Quoted text:
•••••

NCEAS / z-test-issues

Test issue imports from redmine
0 stars 0 forks source link

Use datamanager for EML QA/QC #477

Open mbjones opened 7 years ago

mbjones commented 7 years ago

Author Name: ben leinfelder (ben leinfelder) Original Redmine Issue: 4393, https://projects.ecoinformatics.org/ecoinfo/issues/4393 Original Date: 2009-09-17 Original Assignee: ben leinfelder


As discussed at the LTER meeting this year:

Work Group: Metrics and reports for EML data package quality The EML data manager library (contributors: Costa, Tao, Leinfelder, Servilla) was created to parse EML metadata documents and insert the described data entity into a relational database. Our experience using the library with data packages contributed to the LTER NIS indicates that a large fraction do not have metadata of sufficient quality for the data to be used in this way. The primary contribution from LTER sites to the NIS is data sets, which are intended to be used in cross-site synthesis projects. Clearly, for cross-site synthesis to make use of the NIS a certain minimum level of metadata and data quality is required. The goals for this group:

  1. establish a set of metrics for LTER EML data package quality,
  2. recommend content for a report to be produced by the EML data manager library, and
  3. consider implementation strategies, e.g. should the report be another choice on the EML parser page? a shell script similar to that included with the EML parser?

•••••

Data listing:
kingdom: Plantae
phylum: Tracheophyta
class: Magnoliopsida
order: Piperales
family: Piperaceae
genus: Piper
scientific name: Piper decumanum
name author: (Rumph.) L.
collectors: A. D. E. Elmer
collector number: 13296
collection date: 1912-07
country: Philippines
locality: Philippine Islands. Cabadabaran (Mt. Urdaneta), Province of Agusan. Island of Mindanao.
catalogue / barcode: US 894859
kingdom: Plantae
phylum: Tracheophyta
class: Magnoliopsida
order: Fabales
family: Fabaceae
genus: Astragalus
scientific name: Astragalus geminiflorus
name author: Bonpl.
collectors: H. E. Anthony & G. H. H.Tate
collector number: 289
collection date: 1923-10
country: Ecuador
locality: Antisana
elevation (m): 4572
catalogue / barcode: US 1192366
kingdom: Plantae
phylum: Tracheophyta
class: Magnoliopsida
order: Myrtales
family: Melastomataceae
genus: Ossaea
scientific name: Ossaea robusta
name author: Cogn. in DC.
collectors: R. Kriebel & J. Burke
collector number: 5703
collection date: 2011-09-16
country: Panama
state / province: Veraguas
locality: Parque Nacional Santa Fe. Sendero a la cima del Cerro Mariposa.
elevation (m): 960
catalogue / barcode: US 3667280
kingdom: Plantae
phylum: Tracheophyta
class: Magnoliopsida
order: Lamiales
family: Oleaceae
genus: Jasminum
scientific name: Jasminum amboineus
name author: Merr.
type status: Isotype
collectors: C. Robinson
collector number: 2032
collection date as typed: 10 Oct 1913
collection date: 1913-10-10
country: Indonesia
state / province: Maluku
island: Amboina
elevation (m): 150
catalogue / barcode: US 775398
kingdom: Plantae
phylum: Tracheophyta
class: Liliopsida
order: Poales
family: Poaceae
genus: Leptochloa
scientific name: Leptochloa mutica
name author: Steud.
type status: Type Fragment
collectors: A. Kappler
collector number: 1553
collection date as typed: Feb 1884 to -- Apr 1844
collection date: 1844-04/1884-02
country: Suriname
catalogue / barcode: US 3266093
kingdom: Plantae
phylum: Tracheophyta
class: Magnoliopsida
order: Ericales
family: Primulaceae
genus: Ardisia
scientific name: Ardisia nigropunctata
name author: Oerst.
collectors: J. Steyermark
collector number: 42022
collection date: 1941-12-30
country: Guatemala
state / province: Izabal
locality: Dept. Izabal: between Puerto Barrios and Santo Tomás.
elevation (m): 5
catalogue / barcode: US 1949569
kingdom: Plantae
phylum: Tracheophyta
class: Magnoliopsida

•••••

Things to do:
• A. Answer these about the EML data manager issue, one per line:
(i) What is the original Redmine issue number?
(ii) Who are named as contributors to the EML data manager library?
(iii) What is the primary contribution from LTER sites to the NIS?
• B. Copy the text of the EML data manager issue between "1. establish a" and "the EML parser?", inclusive.
• C. Carry on the EML data manager issue from the point where it stops.

Replies:
• A.
(i) 4393
(ii) Costa, Tao, Leinfelder, and Servilla
(iii) Data sets

• B.
1. establish a set of metrics for LTER EML data package quality,
  2. recommend content for a report to be produced by the EML data manager library, and
  3. consider implementation strategies, e.g. should the report be another choice on the EML parser page? a shell script similar to that included with the EML parser?

• C.
The quality reports can be used to

  1. inform the dataset contributor about the content of the data package, and indicate whether data are of sufficient quality to be machine-readable. Our data catalog (metacat) has no quality standards beyond basic XML and EML compliance, so a data package that fails these quality metrics can still be uploaded or harvested, although its usefulness is limited.
  2. in the LTER context, reports can produce a list of failure modes for LTER metadata and data entities. Such a list could provide input for the design of specific tools for data providers, or help identify gaps in a site's IM system. A site requesting supplemental funding for its IMS could use the reports as part of the proposal justification.

As a starting point for our discussion, I have started a flowchart based on my own experience with the data manager library and SBC's EML data packages.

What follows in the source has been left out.